RETAINING TOP PERFORMERS

Here are a few tips on how employers can retain their top performers.

1. Audit and address pay gaps

  • Benchmark roles against market rates.
  • Identify compression issues (where newer hires earn similar to long-serving staff).
  • Be transparent about pay philosophy and timelines for improvement.
    Even where immediate increases aren’t possible, honesty builds trust.

2. Make recognition habitual, not occasional

  • Train managers to give specific, timely praise.
  • Build recognition into team rituals (weekly wins, peer shout-outs).
  • Offer small but meaningful rewards – flexibility, development budgets, visible appreciation.
    Recognition should be frequent, consistent and genuine.
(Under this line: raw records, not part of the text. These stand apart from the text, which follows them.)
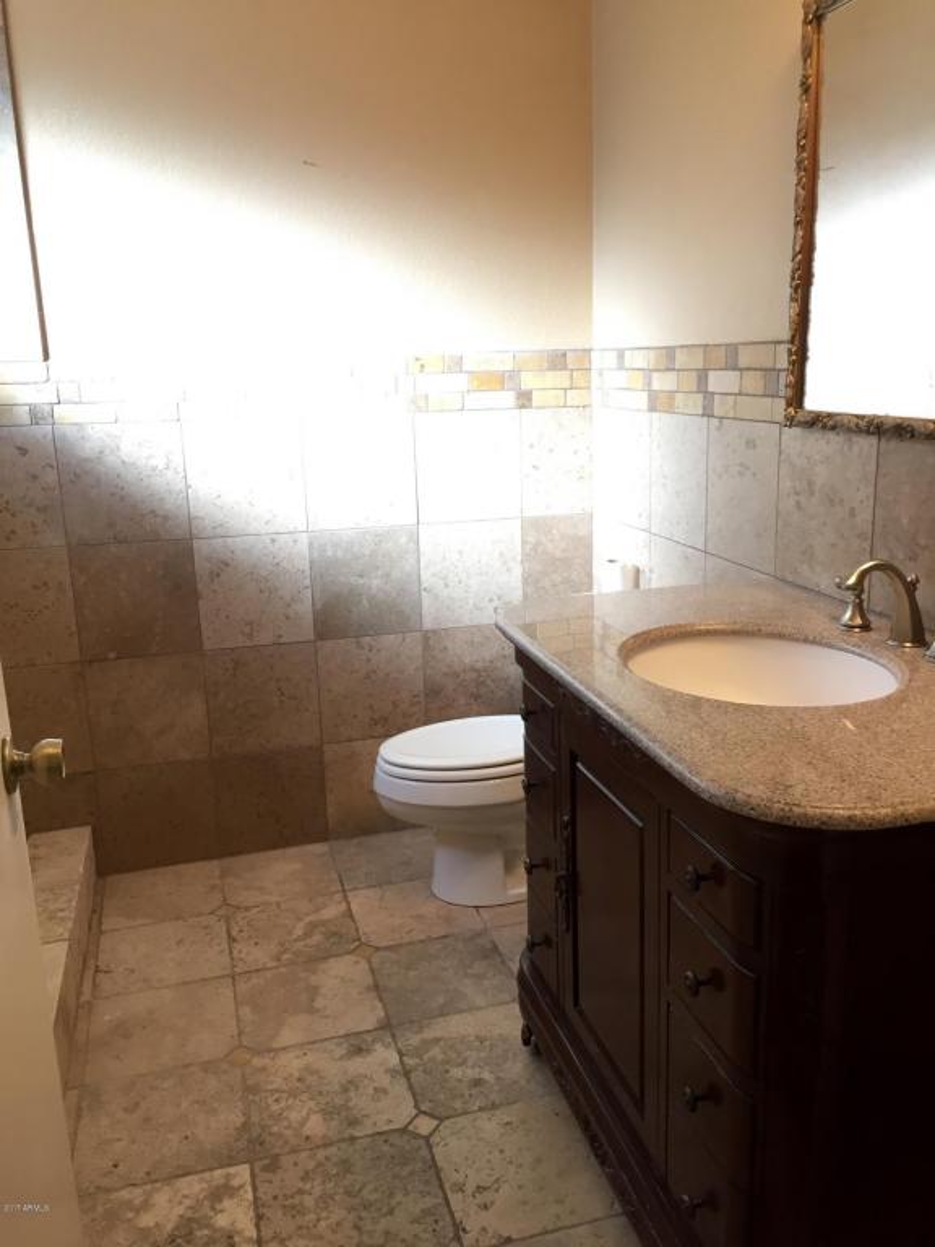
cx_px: 468
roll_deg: +1.9
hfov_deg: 48.2
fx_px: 1044
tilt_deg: -13.6
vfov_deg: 61.7
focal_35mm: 29
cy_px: 624
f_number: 2.2
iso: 64
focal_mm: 4.15
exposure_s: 1/30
3. Create visible career pathways

  • Map out progression routes clearly.
  • Hold structured career conversations at least twice a year.
  • Offer stretch assignments and cross-functional exposure.
    Top performers leave when they can’t see their next step.

4. Invest in development

  • Fund professional qualifications and certifications.
  • Provide mentoring and coaching.
  • Encourage skill diversification, not just vertical promotion.
    Growth signals belief in potential.

5. Strengthen line management

Poor management is a recurring driver of exits.

  • Train managers in feedback, workload planning and inclusive leadership.
  • Hold leaders accountable for engagement and retention metrics.
    People often leave managers, not companies.

6. Protect wellbeing and workload

High performers are frequently overburdened.

  • Monitor workload equity.
  • Normalise boundaries and recovery time.
  • Address burnout before it drives resignation.

7. Offer flexibility with intention

Hybrid and remote options remain powerful retention tools.
Where flexibility is possible, clarity and fairness in policy matter more than blanket mandates.

THE BOTTOM LINE

Retention is rooted in getting the basics right: fair pay, genuine recognition and credible growth opportunities. Top performers want to feel stretched, valued and rewarded – not taken for granted.

In a year when a quarter of employees are eyeing the exit, organisations that double down on retention won’t just reduce churn. They will quietly outpace competitors still scrambling to replace the talent they failed to keep.